— start of The data —

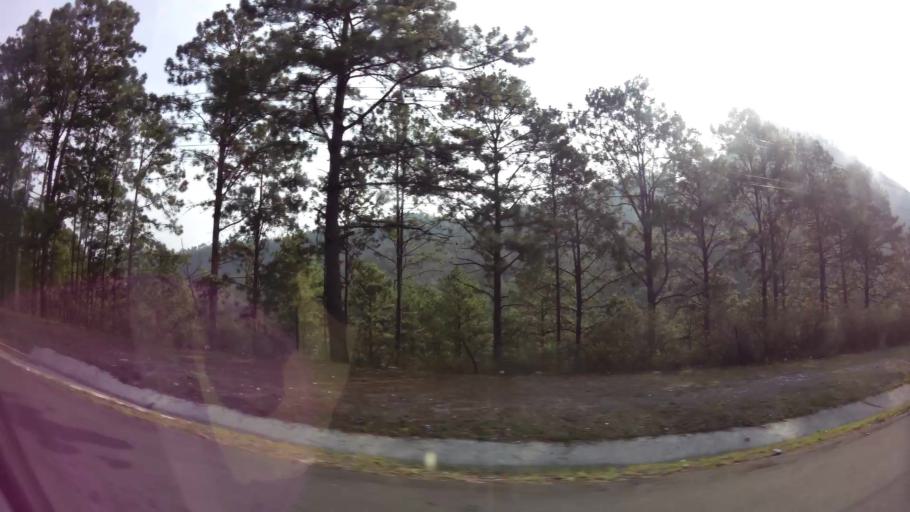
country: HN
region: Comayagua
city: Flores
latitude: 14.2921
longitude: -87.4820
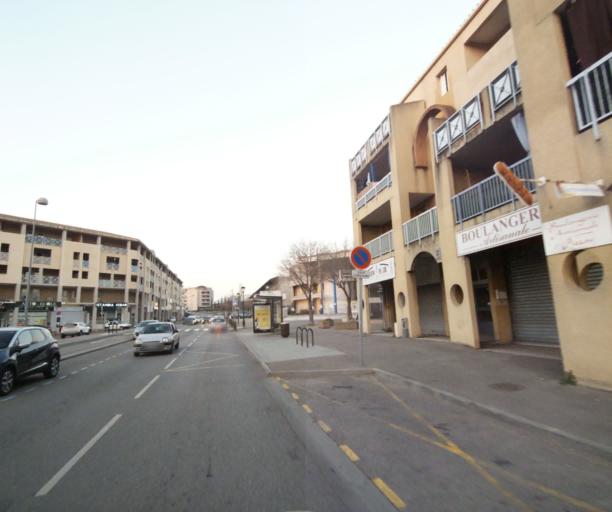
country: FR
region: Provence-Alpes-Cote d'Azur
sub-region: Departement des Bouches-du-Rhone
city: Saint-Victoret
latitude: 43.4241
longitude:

— end of The data —

- Exercise description: Write out the lines for every item again, changing "city" to "town" and keeping everything else the same. Leave the pictures out.

- In response:
country: HN
region: Comayagua
town: Flores
latitude: 14.2921
longitude: -87.4820
country: FR
region: Provence-Alpes-Cote d'Azur
sub-region: Departement des Bouches-du-Rhone
town: Saint-Victoret
latitude: 43.4241
longitude:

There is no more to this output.